>>

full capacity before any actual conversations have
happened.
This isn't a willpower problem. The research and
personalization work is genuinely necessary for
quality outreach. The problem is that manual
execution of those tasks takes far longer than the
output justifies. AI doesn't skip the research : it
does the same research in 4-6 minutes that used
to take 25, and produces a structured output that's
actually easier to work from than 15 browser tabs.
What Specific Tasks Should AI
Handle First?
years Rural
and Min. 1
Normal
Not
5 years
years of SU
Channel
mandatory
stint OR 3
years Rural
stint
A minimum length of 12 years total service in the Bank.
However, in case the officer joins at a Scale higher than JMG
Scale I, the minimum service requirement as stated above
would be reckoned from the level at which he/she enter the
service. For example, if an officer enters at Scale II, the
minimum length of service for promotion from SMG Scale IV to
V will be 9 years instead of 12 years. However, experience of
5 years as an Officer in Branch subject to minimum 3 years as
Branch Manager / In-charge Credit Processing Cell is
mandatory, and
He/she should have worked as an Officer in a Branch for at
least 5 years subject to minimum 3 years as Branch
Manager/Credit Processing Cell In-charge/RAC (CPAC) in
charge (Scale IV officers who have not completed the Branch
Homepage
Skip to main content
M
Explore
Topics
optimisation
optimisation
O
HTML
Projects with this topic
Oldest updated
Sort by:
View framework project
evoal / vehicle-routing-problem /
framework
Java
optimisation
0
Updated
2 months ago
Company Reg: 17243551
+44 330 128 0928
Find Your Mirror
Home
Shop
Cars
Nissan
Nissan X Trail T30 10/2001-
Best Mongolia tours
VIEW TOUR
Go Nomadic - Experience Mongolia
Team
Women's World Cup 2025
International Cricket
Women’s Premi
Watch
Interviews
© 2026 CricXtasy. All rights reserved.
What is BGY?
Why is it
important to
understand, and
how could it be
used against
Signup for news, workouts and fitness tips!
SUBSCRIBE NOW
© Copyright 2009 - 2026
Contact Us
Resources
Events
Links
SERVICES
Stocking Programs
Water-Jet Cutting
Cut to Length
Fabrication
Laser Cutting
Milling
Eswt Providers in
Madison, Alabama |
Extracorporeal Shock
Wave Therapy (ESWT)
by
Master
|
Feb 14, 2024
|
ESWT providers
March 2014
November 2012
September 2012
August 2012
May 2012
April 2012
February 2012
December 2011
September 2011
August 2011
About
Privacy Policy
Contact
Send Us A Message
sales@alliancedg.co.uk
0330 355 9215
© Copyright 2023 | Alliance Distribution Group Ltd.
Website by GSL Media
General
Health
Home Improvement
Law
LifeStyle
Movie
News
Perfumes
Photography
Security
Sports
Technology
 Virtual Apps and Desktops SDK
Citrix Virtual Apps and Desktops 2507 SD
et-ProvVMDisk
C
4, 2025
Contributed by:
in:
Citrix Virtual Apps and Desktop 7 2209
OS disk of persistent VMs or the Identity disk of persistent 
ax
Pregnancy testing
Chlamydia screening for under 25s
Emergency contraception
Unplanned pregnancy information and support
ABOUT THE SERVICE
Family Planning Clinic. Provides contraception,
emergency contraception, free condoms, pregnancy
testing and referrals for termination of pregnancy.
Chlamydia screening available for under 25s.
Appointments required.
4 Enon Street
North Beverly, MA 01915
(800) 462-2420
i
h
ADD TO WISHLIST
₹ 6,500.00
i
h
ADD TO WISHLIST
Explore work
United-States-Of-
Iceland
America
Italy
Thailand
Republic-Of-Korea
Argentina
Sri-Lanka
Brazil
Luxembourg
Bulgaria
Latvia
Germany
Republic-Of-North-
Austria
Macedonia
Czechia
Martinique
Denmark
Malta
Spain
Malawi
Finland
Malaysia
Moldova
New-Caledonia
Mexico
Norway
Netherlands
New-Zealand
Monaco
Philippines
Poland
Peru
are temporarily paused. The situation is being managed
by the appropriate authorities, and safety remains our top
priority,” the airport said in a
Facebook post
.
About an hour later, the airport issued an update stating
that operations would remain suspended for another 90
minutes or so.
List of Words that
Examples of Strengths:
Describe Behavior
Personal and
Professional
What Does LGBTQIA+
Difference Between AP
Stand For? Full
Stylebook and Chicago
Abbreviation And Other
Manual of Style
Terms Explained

<<

▶ **Work request**:
Each line in the listing above is to be returned unchanged.

▶ **Reply**:
full capacity before any actual conversations have
happened.
This isn't a willpower problem. The research and
personalization work is genuinely necessary for
quality outreach. The problem is that manual
execution of those tasks takes far longer than the
output justifies. AI doesn't skip the research : it
does the same research in 4-6 minutes that used
to take 25, and produces a structured output that's
actually easier to work from than 15 browser tabs.
What Specific Tasks Should AI
Handle First?
years Rural
and Min. 1
Normal
Not
5 years
years of SU
Channel
mandatory
stint OR 3
years Rural
stint
A minimum length of 12 years total service in the Bank.
However, in case the officer joins at a Scale higher than JMG
Scale I, the minimum service requirement as stated above
would be reckoned from the level at which he/she enter the
service. For example, if an officer enters at Scale II, the
minimum length of service for promotion from SMG Scale IV to
V will be 9 years instead of 12 years. However, experience of
5 years as an Officer in Branch subject to minimum 3 years as
Branch Manager / In-charge Credit Processing Cell is
mandatory, and
He/she should have worked as an Officer in a Branch for at
least 5 years subject to minimum 3 years as Branch
Manager/Credit Processing Cell In-charge/RAC (CPAC) in
charge (Scale IV officers who have not completed the Branch
Homepage
Skip to main content
M
Explore
Topics
optimisation
optimisation
O
HTML
Projects with this topic
Oldest updated
Sort by:
View framework project
evoal / vehicle-routing-problem /
framework
Java
optimisation
0
Updated
2 months ago
Company Reg: 17243551
+44 330 128 0928
Find Your Mirror
Home
Shop
Cars
Nissan
Nissan X Trail T30 10/2001-
Best Mongolia tours
VIEW TOUR
Go Nomadic - Experience Mongolia
Team
Women's World Cup 2025
International Cricket
Women’s Premi
Watch
Interviews
© 2026 CricXtasy. All rights reserved.
What is BGY?
Why is it
important to
understand, and
how could it be
used against
Signup for news, workouts and fitness tips!
SUBSCRIBE NOW
© Copyright 2009 - 2026
Contact Us
Resources
Events
Links
SERVICES
Stocking Programs
Water-Jet Cutting
Cut to Length
Fabrication
Laser Cutting
Milling
Eswt Providers in
Madison, Alabama |
Extracorporeal Shock
Wave Therapy (ESWT)
by
Master
|
Feb 14, 2024
|
ESWT providers
March 2014
November 2012
September 2012
August 2012
May 2012
April 2012
February 2012
December 2011
September 2011
August 2011
About
Privacy Policy
Contact
Send Us A Message
sales@alliancedg.co.uk
0330 355 9215
© Copyright 2023 | Alliance Distribution Group Ltd.
Website by GSL Media
General
Health
Home Improvement
Law
LifeStyle
Movie
News
Perfumes
Photography
Security
Sports
Technology
 Virtual Apps and Desktops SDK
Citrix Virtual Apps and Desktops 2507 SD
et-ProvVMDisk
C
4, 2025
Contributed by:
in:
Citrix Virtual Apps and Desktop 7 2209
OS disk of persistent VMs or the Identity disk of persistent 
ax
Pregnancy testing
Chlamydia screening for under 25s
Emergency contraception
Unplanned pregnancy information and support
ABOUT THE SERVICE
Family Planning Clinic. Provides contraception,
emergency contraception, free condoms, pregnancy
testing and referrals for termination of pregnancy.
Chlamydia screening available for under 25s.
Appointments required.
4 Enon Street
North Beverly, MA 01915
(800) 462-2420
i
h
ADD TO WISHLIST
₹ 6,500.00
i
h
ADD TO WISHLIST
Explore work
United-States-Of-
Iceland
America
Italy
Thailand
Republic-Of-Korea
Argentina
Sri-Lanka
Brazil
Luxembourg
Bulgaria
Latvia
Germany
Republic-Of-North-
Austria
Macedonia
Czechia
Martinique
Denmark
Malta
Spain
Malawi
Finland
Malaysia
Moldova
New-Caledonia
Mexico
Norway
Netherlands
New-Zealand
Monaco
Philippines
Poland
Peru
are temporarily paused. The situation is being managed
by the appropriate authorities, and safety remains our top
priority,” the airport said in a
Facebook post
.
About an hour later, the airport issued an update stating
that operations would remain suspended for another 90
minutes or so.
List of Words that
Examples of Strengths:
Describe Behavior
Personal and
Professional
What Does LGBTQIA+
Difference Between AP
Stand For? Full
Stylebook and Chicago
Abbreviation And Other
Manual of Style
Terms Explained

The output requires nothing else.